França usa a antropofagia para explicar que quando nos apropriamos de um termo estrangeiro "deglutimos" a palavra e damos a ela uma versão "tupiniquim". É o caso de delivery, tão na moda hoje em dia. "A palavra 'delivery', no Brasil, ganha uma pronúncia diferente, é transfigurada em todas as suas vogais e se acomoda como uma nova palavra", aponta a professora. "Ou seja, não tentamos resgatar nada da origem da palavra. O empréstimo é como um peixe desavisado que deixou o cardume dele, caiu na nossa rede e vai fazer parte do nosso banquete."

Para a pesquisadora, a preocupação em proteger uma língua não se aplica ao caso do português brasileiro — que é falado por mais de 200 milhões de pessoas. No entanto, é algo a se levar em conta em línguas indígenas, que "estão realmente em risco de extinção e podem acabar sendo deglutidas pelo português, que é a língua forte que está em contato com elas", explica.

Uma pesquisa divulgada em 2016 pelo IEL (Instituto de Estudos da Linguagem) da Unicamp (Universidade Estadual de Campinas) mostrou que das 1,5 mil línguas indígenas existentes no Brasil na época da colonização, apenas 180 foram mantidas. A maioria delas, 115, é usada por menos de mil falantes.

"Para essas pessoas, esquecidas pelas autoridades, que são desrespeitadas em seus direitos essenciais, ter o português se impondo como a língua de comunicação, pode acentuar a desigualdade social e até promover a extinção total da língua, como já foi o caso que tantas línguas que perdemos", lembra ela. "Mas não se trata, nesses casos, de barrar os empréstimos linguísticos — e sim de barrar as situações de assimetria perene e consolidada entre, por exemplo, as comunidades indígenas e o resto do país."

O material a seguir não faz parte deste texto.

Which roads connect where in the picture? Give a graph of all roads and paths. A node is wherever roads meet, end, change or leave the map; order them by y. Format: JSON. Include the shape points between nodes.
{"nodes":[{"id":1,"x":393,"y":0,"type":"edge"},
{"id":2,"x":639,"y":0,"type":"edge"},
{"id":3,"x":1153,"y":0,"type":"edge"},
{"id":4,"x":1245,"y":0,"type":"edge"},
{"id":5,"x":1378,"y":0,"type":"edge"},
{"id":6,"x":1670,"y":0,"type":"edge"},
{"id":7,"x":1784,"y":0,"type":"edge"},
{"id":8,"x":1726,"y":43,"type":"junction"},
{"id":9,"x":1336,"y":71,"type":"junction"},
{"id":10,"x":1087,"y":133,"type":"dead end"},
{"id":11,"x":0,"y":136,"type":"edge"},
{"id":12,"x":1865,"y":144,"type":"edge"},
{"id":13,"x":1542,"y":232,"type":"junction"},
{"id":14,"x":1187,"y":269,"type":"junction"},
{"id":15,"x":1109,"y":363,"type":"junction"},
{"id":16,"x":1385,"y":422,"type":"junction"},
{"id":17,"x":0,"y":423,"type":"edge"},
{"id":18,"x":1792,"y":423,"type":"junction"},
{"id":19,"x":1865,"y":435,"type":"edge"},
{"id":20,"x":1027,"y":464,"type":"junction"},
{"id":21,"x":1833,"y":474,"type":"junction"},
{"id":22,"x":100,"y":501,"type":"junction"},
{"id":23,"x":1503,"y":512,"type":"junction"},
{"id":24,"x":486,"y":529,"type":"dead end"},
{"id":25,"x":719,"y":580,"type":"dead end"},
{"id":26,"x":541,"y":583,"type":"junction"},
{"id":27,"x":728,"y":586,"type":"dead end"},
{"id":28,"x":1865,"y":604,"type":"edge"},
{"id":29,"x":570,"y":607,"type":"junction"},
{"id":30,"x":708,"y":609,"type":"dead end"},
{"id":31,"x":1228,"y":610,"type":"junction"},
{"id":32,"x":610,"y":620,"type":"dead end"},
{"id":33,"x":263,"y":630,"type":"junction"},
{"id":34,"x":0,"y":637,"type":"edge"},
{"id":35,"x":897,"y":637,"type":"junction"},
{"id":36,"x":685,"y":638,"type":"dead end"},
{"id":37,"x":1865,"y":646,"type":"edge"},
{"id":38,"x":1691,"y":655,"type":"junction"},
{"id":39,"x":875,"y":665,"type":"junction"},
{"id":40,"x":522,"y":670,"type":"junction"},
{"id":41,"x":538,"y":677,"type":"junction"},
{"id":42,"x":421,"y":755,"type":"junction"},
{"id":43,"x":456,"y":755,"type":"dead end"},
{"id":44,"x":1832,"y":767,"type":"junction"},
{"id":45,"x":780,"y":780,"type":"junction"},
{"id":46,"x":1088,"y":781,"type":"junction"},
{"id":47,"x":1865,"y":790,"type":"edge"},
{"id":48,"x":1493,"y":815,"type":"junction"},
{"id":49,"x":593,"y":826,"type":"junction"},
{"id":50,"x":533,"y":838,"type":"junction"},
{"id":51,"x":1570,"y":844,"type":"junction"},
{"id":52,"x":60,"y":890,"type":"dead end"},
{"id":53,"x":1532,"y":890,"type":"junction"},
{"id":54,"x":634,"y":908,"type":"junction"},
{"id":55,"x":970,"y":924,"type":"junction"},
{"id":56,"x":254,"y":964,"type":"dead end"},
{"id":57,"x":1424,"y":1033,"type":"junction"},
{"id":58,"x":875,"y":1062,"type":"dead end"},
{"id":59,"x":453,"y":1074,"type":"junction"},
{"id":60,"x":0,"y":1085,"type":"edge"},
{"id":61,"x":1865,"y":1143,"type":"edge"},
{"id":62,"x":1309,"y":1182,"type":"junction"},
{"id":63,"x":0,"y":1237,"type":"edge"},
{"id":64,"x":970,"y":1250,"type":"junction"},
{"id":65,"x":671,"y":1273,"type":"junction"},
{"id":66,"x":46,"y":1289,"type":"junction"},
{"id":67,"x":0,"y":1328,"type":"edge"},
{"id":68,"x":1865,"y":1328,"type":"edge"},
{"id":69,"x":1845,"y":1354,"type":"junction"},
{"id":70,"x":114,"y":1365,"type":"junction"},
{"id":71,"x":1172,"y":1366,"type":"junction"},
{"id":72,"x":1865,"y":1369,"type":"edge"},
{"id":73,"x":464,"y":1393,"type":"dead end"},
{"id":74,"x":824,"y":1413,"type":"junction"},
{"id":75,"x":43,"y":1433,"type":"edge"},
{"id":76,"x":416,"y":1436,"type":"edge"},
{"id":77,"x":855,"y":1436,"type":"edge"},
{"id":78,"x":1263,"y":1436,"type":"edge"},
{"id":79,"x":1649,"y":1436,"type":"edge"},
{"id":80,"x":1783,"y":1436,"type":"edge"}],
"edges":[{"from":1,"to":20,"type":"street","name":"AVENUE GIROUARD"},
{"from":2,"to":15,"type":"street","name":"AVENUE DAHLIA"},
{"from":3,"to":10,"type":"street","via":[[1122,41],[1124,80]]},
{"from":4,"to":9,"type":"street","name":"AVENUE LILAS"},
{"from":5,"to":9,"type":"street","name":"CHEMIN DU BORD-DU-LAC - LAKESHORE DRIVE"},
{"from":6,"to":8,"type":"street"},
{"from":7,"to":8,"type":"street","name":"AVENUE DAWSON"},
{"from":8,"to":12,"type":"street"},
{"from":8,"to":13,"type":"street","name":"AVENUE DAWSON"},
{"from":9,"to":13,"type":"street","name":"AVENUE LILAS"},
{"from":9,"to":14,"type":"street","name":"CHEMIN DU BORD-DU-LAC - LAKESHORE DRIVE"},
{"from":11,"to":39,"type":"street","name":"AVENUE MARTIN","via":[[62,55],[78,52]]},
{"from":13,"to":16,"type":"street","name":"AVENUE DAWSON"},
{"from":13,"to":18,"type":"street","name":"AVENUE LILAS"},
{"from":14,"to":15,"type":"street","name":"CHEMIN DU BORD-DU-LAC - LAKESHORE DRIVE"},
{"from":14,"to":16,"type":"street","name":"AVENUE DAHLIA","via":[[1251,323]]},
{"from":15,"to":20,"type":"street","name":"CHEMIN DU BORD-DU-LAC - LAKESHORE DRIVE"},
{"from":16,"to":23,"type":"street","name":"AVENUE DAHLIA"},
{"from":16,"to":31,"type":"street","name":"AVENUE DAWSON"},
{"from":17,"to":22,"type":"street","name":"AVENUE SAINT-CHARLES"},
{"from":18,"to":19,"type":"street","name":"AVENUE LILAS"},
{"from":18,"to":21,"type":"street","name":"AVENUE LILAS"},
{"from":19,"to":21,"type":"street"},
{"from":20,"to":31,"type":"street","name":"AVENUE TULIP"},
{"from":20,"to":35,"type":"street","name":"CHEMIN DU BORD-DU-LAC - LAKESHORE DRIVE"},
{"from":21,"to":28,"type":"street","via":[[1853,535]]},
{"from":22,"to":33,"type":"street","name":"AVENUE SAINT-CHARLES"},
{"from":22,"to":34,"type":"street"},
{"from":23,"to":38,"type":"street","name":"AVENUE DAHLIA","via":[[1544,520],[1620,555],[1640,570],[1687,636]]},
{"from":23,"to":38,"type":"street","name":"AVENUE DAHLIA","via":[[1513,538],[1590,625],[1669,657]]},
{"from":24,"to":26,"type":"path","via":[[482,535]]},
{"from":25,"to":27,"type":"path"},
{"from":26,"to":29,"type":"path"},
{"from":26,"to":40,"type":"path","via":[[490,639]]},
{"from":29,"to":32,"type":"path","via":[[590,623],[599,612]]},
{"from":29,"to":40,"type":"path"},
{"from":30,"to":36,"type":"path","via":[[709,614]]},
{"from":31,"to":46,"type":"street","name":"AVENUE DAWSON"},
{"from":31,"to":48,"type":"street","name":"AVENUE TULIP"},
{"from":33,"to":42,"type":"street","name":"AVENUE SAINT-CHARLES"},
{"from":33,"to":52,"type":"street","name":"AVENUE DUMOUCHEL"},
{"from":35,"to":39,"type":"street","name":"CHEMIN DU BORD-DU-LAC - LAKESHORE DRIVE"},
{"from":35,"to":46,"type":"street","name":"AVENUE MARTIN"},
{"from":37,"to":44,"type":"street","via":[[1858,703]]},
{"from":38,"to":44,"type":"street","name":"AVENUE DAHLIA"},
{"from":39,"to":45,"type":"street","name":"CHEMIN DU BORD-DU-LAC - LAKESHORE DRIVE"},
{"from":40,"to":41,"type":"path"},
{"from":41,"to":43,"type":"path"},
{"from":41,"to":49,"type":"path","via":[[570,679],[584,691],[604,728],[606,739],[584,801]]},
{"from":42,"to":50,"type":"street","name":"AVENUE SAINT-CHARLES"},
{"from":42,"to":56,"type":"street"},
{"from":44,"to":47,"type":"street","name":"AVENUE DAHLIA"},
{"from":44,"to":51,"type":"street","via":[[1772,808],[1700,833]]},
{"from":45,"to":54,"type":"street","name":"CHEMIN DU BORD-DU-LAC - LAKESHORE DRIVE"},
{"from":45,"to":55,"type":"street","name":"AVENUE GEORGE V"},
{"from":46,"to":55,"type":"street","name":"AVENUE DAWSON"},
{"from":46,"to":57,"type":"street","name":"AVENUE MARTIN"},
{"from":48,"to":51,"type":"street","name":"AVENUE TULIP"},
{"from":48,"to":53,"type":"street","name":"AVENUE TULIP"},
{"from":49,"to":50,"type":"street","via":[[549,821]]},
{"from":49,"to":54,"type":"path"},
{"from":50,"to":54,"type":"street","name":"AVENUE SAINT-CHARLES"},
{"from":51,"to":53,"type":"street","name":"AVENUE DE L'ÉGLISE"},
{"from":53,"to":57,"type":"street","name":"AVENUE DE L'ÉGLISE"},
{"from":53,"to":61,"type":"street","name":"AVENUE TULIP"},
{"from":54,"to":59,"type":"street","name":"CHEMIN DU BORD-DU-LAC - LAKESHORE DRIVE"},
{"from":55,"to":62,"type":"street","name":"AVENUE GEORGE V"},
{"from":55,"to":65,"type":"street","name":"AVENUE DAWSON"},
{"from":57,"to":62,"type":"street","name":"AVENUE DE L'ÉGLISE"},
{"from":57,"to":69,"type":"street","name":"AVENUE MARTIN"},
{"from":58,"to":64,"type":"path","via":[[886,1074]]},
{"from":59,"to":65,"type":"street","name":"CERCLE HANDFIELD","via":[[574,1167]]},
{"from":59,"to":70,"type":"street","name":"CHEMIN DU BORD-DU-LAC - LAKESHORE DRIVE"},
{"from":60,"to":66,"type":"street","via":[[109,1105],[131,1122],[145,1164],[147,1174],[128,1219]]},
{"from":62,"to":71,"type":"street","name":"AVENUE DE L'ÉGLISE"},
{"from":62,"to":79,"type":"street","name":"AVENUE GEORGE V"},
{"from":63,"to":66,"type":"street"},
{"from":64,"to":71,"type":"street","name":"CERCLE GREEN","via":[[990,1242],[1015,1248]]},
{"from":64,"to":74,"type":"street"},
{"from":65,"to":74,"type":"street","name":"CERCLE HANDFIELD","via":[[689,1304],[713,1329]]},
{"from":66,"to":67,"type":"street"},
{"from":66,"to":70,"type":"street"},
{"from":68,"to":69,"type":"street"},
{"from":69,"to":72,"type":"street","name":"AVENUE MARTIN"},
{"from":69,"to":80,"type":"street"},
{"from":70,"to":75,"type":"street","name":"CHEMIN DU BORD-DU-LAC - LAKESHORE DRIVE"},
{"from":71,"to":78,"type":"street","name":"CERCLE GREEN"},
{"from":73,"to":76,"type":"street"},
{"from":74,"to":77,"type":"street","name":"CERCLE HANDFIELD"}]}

França defende que o uso de estrangeirismos na língua portuguesa é mais do que normal e em nada atrapalha as desigualdades do Brasil. "Por exemplo, o fato de moradores da periferia usarem o termo 'lockdown', em nada colabora para acentuar as desigualdades sociais desse grupo no Brasil."

"Minha pátria é minha língua"

A discussão em torno de estrangeirismo mobiliza há tempos escritores brasileiros — alguns historicamente opostos ao excesso dessas palavras na língua portuguesa. É o caso de Ariano Suassuna, que se tornou um símbolo desse movimento. "A língua portuguesa é o meu material de trabalho", frisava, recorrentemente, o paraibano. Junto a ele, endossaram a defesa de nosso idioma nomes como João Guimarães Rosa, José Cândido de Carvalho, Rachel de Queiroz, Mário Palmério e Rubem Braga — "cada um a seu modo, grandes defensores da língua portuguesa", lembra o professor da UFPE Carlos Newton Jr.

4.fev.2014 - O escritor Ariano Suassuna comanda uma aula-espetáculo no Teatro de Santa Isabel, em Recife - Roberta Guimarães/UOL - Roberta Guimarães/UOL
4.fev.2014 - O escritor Ariano Suassuna comanda uma aula-espetáculo no Teatro de Santa Isabel, em Recife
Imagem: Roberta Guimarães/UOL

Mas Ariano Suassuna ficou conhecido por suas frases e trocadilhos engraçados para abordar o tema. "Quando lhe diziam 'ok', ele perguntava, brincando: 'ocaste?', como se se tivesse pronunciado um verbo, o verbo 'ocar', 'ficar oco', lembra Newton Jr., especialista na obra suassuniana.

Isso não era purismo ou radicalismo, explica o pesquisador. "A língua portuguesa — com todas as variações de sotaques, com todos os regionalismos, coisa natural num país de dimensões continentais, como o nosso — é a medula da nossa identidade como povo e como nação. Era isso o que Ariano defendia", diz.

Embora reconhecesse a dinâmica da língua, para o autor do "Romance d'A Pedra do Reino", ela é a origem de uma identidade cultural nacional. "Isso não significa xenofobia ou aversão ao estrangeiro. Ariano era leitor de grandes escritores norte-americanos. Era apaixonado por Herman Melville, por exemplo. O que ele combatia era o lixo cultural, viesse de onde viesse, até o lixo cultural produzido aqui mesmo, no Brasil", diz Carlos Newton Jr.